Investigator searching for missing girl dies in Georgia car accident
LOS ANGELES (AP) – A veteran private detective who was searching for a missing Southern California girl died in a car accident while investigating the case in Georgia.
Ted Woolsey, 60, died late Wednesday when his rental car struck a concrete divider and flipped over, officials said. During a lengthy career, Woolsey worked on some of the city’s most notorious crimes.
Over the past ten years, Woolsey earned the respect of criminal defense attorneys for his work on cases that seemed like lost causes. His caseload included 28 murder trials, with 16 of them death penalty cases. He worked for lawyers representing Lyle Menendez in the Menendez brothers trial; Jeremy Strohmeyer in the Nevada casino killing of a young girl and Glendale Fire Capt. John Orr, who was charged with four arson deaths.
The former Los Angeles County Sheriff’s deputy was engaged in an all-out search for Ariane Miyasaki, who disappeared 15 months ago at age 13.
Ariane’s father, Ken Miyasaki, a dentistry professor at the University of California, Los Angeles, has alleged the Culver City Police Department botched their investigation of the case and failed to interview two key witnesses to his daughter’s Jan. 5, 1999, disappearance.
Woolsey was in Georgia last week searching for Jesse James Williams, 26, an ex-felon who was last seen with Ariane and the 14-year-old girl with whom she disappeared.
Williams, who is also known as ”Jester,” was extradited to Los Angeles in the fall after he violated parole in Seattle. Culver City police, however, did not interrogate Williams before he was released by a judge and disappeared.

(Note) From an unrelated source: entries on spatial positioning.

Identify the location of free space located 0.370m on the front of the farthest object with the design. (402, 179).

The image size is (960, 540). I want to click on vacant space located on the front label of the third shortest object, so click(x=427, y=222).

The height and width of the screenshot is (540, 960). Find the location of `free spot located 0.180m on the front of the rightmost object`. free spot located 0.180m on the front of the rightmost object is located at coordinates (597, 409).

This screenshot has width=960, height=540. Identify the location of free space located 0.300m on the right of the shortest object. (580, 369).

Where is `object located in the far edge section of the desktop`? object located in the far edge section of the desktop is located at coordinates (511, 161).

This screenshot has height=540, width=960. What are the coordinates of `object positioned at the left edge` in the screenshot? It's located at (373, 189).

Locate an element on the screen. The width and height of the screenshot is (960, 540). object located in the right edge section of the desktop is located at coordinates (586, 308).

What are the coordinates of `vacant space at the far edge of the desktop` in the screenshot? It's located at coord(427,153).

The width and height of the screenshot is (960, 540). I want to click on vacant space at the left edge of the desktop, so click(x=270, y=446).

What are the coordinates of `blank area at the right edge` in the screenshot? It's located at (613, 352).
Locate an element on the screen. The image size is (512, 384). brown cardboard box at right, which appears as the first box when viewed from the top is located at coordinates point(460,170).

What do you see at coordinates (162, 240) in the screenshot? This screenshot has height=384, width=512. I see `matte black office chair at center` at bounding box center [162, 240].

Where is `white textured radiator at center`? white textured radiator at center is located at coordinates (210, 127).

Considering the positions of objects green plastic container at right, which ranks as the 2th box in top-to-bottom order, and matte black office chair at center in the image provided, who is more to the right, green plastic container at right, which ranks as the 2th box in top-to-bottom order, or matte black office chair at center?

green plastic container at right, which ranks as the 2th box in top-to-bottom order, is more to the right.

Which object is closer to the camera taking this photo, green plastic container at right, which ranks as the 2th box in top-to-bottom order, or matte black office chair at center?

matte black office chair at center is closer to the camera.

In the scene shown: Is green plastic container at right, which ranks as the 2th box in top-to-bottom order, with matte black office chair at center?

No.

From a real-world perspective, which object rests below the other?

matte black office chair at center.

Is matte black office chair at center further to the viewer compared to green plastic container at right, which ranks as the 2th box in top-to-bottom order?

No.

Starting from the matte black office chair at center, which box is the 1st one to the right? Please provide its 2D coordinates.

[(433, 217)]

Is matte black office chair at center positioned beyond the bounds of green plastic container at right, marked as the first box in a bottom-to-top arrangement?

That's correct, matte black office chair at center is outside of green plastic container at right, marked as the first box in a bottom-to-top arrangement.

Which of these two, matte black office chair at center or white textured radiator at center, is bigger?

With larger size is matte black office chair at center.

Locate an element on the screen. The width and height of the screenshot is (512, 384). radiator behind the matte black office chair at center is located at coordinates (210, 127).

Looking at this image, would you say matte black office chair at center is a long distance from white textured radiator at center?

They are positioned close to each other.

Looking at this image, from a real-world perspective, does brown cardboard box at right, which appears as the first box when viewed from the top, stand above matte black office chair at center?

Culver City police have denied any mishandling of the case.
Woolsey learned that Williams told a probation department worker he planned on returning to his family in Georgia.
Woolsey lost control of his car on the Bobby Jones Expressway and died from head injuries suffered in the crash, said Richmond County Coroner Leroy Sims.
”I’m in shock,” said a stunned Ken Miyasaki when he learned of Woolsey’s death. ”If the police had done their job, he would not have had to be back there.”
Woolsey is survived by his wife, Stacy, and his 9-year-old son, Baily. Services were set for Monday at Mountain View Cemetery in Altadena.